La peinture de Port-Royal
5L’admiration est principalement portée par la peinture. On apprend que la Coupe d’abricots de Louise Moillon traite en fait de la contemplation de l’eucharistie et qu’une simple nature morte évoque ce qu’il y a de plus vivant. Les pages consacrées au Dessert de gaufrettes de Lubin Baugin, toile évoquant le mieux l’art janséniste pour Pascal Quignard, donnent envie de se plonger dans l’histoire des arts.
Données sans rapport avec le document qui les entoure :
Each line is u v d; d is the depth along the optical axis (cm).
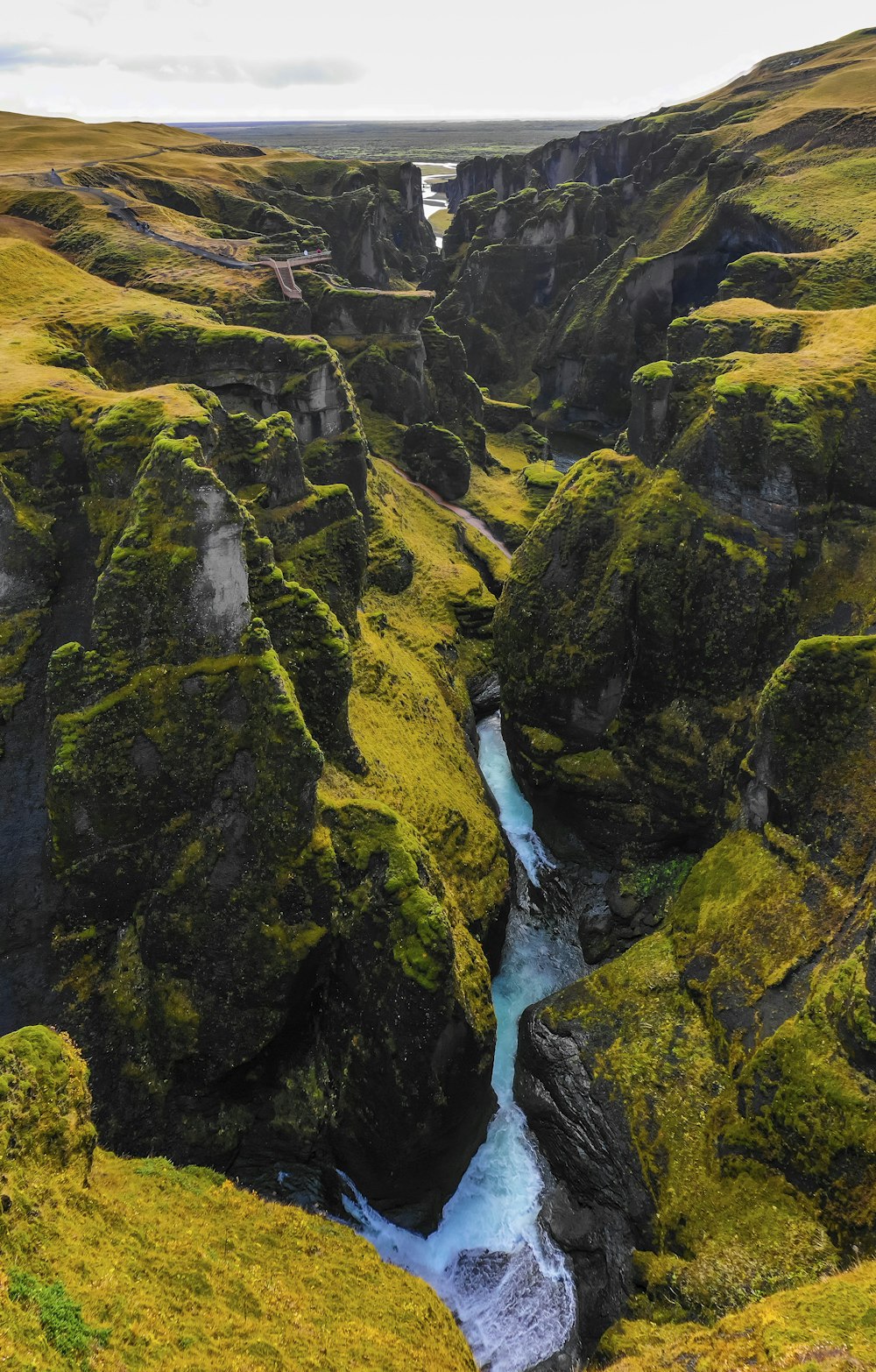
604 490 6141
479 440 12569
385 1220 4109
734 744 5438
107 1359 2059
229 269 10312
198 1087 3944
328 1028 4134
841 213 11706
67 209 11725
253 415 7431
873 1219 3244
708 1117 3906
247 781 4172
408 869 4112
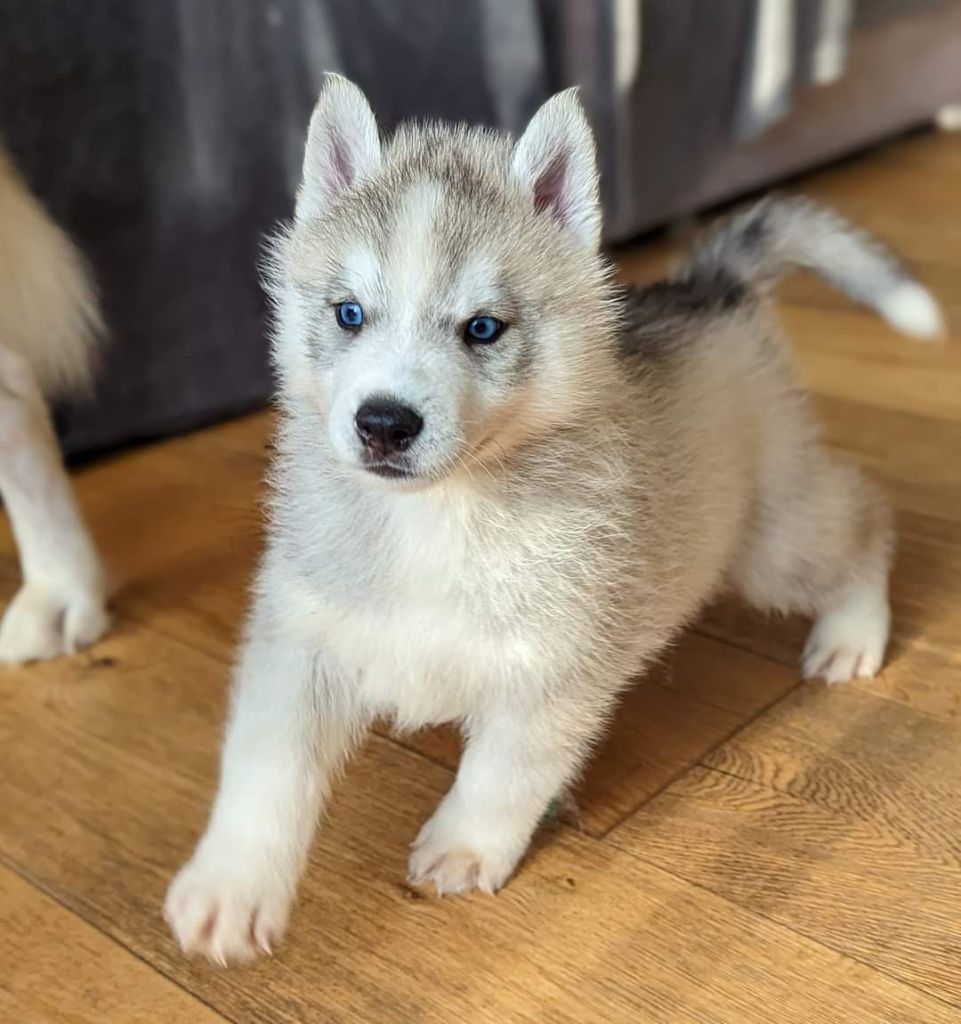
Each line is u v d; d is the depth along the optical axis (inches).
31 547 23.1
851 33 47.9
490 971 16.0
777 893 17.0
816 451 21.7
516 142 17.2
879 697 21.1
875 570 22.1
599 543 16.3
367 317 15.3
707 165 44.9
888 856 17.6
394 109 33.1
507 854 17.2
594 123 38.4
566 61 37.2
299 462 16.7
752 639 23.0
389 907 17.0
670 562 18.2
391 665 16.5
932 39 52.7
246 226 31.2
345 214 16.1
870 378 33.2
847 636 21.7
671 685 21.6
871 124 52.2
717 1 41.4
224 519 27.6
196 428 32.1
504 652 16.1
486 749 16.9
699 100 42.8
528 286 15.6
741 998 15.4
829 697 21.2
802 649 22.5
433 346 14.9
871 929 16.3
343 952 16.3
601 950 16.2
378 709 17.6
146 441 31.4
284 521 16.8
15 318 22.3
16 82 26.6
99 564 23.7
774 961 15.9
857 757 19.6
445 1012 15.4
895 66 51.6
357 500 15.9
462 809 17.4
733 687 21.5
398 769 19.8
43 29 26.7
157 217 29.5
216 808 17.0
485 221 15.5
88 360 25.1
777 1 42.7
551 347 15.7
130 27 27.9
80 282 24.0
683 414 18.7
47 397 25.8
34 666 22.8
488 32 34.3
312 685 16.9
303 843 16.7
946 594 23.8
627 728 20.5
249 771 16.6
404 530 15.7
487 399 15.2
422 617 16.1
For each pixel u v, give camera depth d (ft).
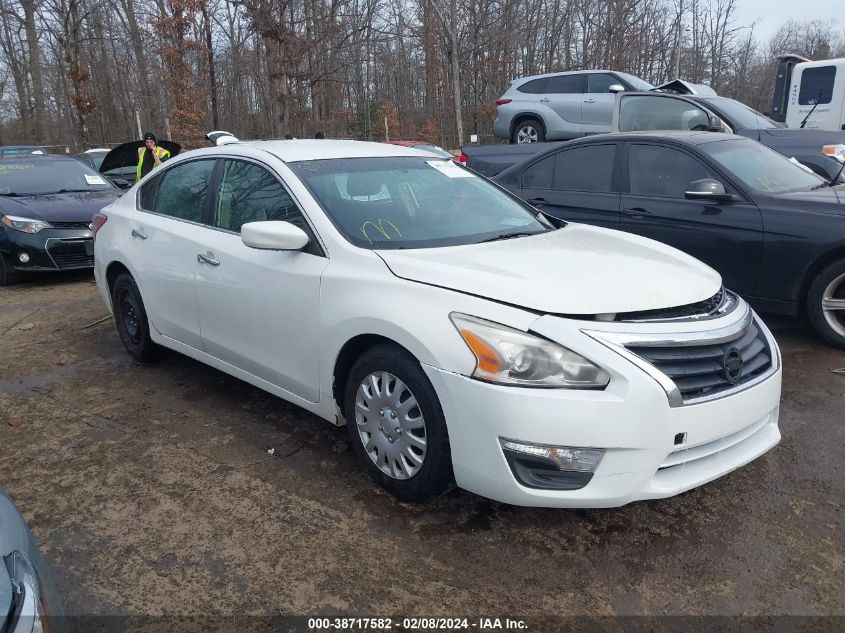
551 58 119.96
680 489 9.27
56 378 16.52
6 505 6.97
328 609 8.62
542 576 9.18
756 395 9.93
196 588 9.01
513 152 28.89
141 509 10.80
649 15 128.26
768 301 17.37
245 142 15.37
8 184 30.35
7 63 135.23
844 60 43.88
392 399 10.44
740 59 140.77
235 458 12.38
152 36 96.68
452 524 10.28
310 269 11.61
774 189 18.15
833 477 11.42
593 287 9.75
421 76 123.85
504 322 9.25
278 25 73.00
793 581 9.00
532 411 8.85
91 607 8.68
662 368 9.16
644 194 19.36
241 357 13.37
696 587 8.93
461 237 12.14
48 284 27.81
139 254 15.83
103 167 36.78
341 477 11.64
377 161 13.80
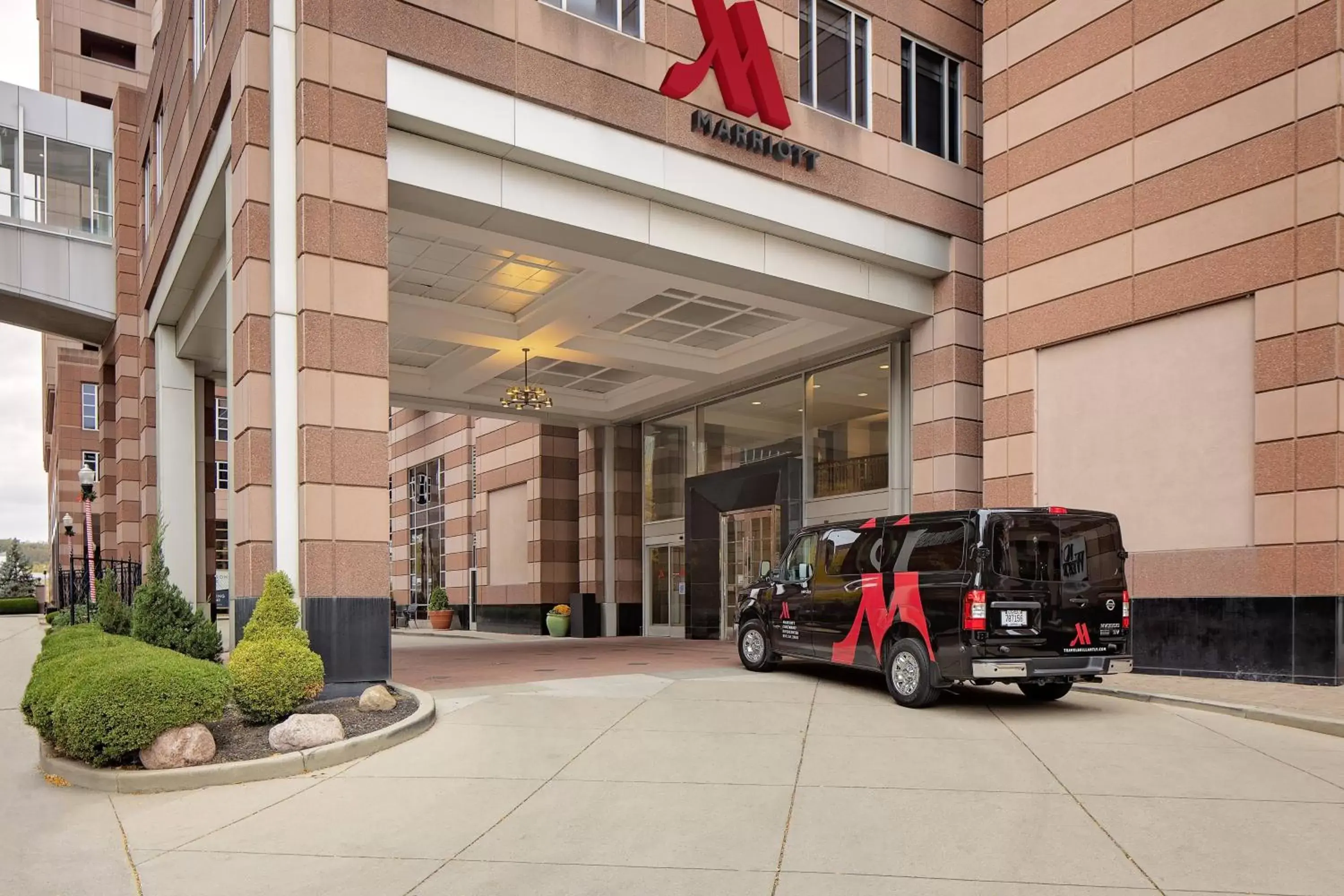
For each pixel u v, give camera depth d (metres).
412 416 41.03
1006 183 16.00
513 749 8.31
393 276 17.09
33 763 8.28
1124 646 10.09
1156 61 13.85
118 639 11.63
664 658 16.72
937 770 7.39
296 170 11.27
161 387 19.91
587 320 18.36
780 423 22.11
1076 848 5.54
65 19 48.09
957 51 18.05
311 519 10.70
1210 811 6.22
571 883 5.10
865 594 11.00
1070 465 14.78
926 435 17.67
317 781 7.37
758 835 5.88
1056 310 15.02
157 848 5.82
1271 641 12.02
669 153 14.12
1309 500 11.74
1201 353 13.18
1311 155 12.00
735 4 14.79
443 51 12.13
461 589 35.22
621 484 27.88
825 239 15.95
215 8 13.72
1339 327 11.65
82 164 23.41
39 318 23.66
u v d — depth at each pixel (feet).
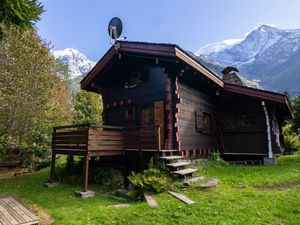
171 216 16.17
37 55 51.21
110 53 37.81
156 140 28.22
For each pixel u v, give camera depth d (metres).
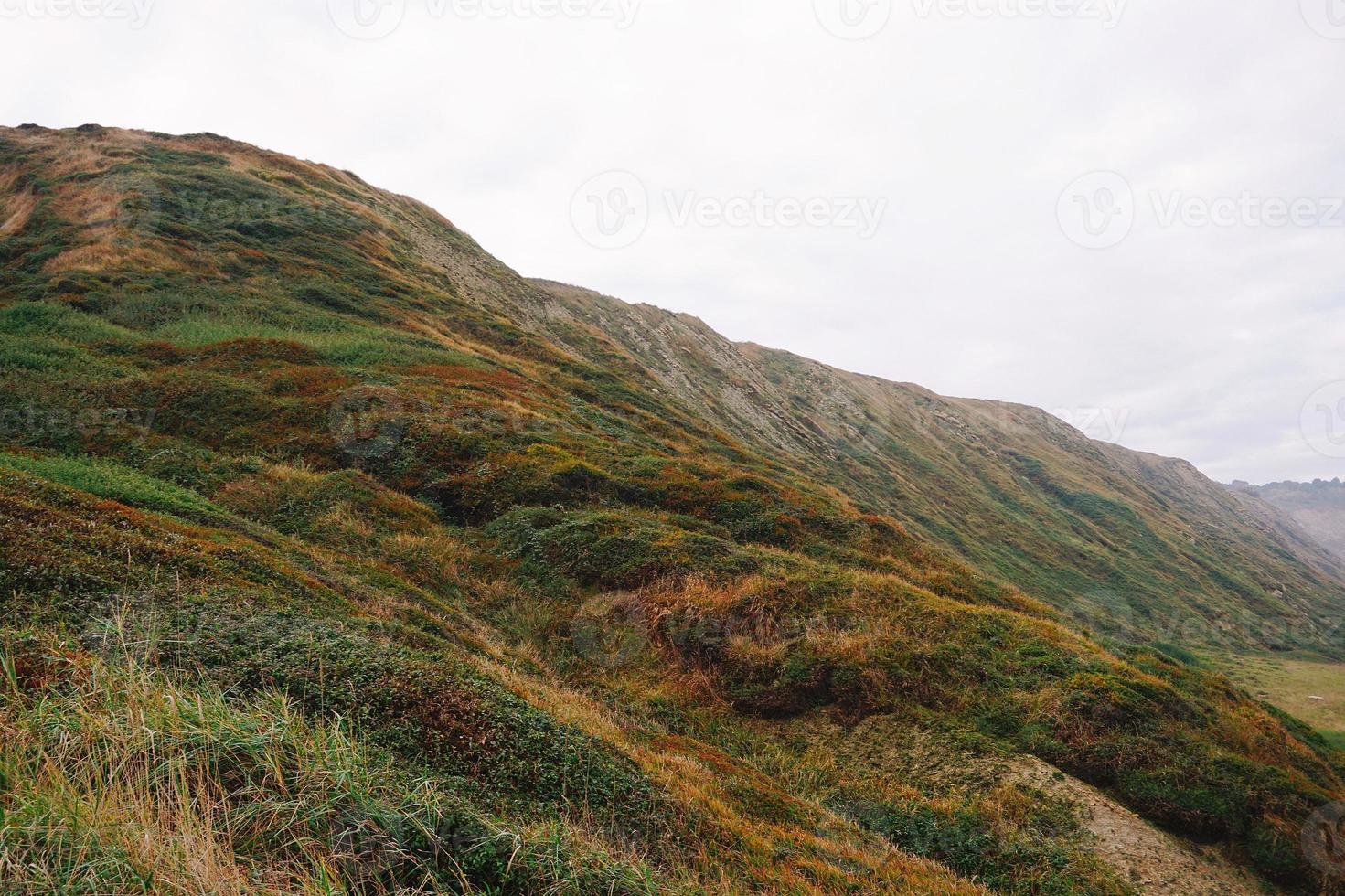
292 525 16.66
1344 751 18.81
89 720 4.95
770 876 7.21
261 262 39.88
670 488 23.28
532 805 6.80
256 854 4.61
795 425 88.25
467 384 29.33
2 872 3.68
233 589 9.80
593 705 12.14
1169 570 88.31
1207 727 13.27
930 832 10.41
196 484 17.81
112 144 51.44
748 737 13.06
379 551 16.25
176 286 33.66
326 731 6.22
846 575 17.80
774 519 22.48
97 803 4.26
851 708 13.48
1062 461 128.75
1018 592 25.95
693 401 74.19
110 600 8.15
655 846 7.10
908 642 14.84
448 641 12.15
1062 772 11.69
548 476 21.61
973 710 13.24
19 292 30.77
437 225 69.62
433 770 6.73
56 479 14.29
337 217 50.38
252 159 56.28
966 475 105.31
La scène se caractérise par « cet instinct musical des accords plastiques, cette sobriété extrême, ce raffinement silencieux » qui hausse Baugin au rang de génie (Sterling) : les objets y sont projetés vers le spectateur, « le plat rond sur lequel les gaufrettes sont posées s’avance comme une patène consacrée exposant les formes rondes des hosties », « le bord octogonal du gobelet semble pousser le vin vers l’extérieur du tableau, tout en reflétant la lumière venue d’une fenêtre que nous ne voyons pas », « la carafe couverte de paille est fermée à la cire, suggérant ainsi un contenu que l’on peut deviner mais invisible » ; le rouge‑rubis du vin contraste avec l’ocre‑beige des gaufrettes et de la paille comme avec le bleu‑ciel de la nappe (p. 481). Bien d’autres analyses picturales sont fascinantes, consacrées à Philippe de Champaigne, au genre de la vanité, ou encore à la réception du pseudo‑Longin. Tous les tableaux sont reproduits à la fin de chaque chapitre, avec illustrations et planches, pour nous offrir une iconographie didactique de grande qualité.
6Les rappels de contexte peuvent certes paraître assez longs, et presque trop historiques parfois, au point que l’on risque de perdre le sujet de vue en certains endroits ; mais l’on ne peut qu’apprécier la grande érudition de l’ouvrage qui nous mène d’un pas sûr à travers les esthétiques de Port‑Royal pour nous révéler leur intime harmonie.